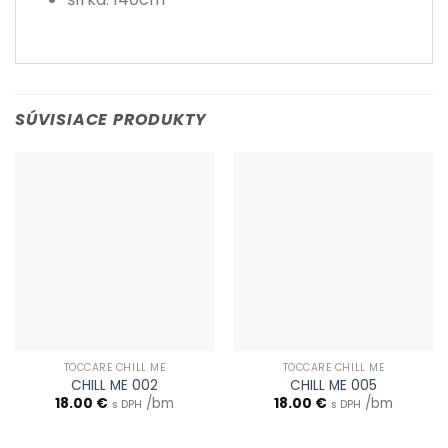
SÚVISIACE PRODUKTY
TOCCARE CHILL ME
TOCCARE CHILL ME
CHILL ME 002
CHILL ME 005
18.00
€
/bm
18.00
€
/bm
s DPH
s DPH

-.-.-

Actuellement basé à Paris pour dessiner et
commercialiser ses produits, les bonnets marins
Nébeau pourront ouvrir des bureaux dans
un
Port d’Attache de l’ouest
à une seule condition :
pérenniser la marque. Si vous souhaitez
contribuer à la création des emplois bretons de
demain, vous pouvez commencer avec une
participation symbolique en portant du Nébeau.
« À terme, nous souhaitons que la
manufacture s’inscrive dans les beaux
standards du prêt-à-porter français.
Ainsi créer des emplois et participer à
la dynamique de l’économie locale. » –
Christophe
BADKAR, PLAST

-.-.-

_ASSIGNMENT_
Copy out the lines of the records from the one containing "Actuellement basé à Paris pour dessiner et" through the one containing "BADKAR, PLAST", inclusive, with no changes.

_OUTPUT FOR THIS EXERCISE_
Actuellement basé à Paris pour dessiner et
commercialiser ses produits, les bonnets marins
Nébeau pourront ouvrir des bureaux dans
un
Port d’Attache de l’ouest
à une seule condition :
pérenniser la marque. Si vous souhaitez
contribuer à la création des emplois bretons de
demain, vous pouvez commencer avec une
participation symbolique en portant du Nébeau.
« À terme, nous souhaitons que la
manufacture s’inscrive dans les beaux
standards du prêt-à-porter français.
Ainsi créer des emplois et participer à
la dynamique de l’économie locale. » –
Christophe
BADKAR, PLAST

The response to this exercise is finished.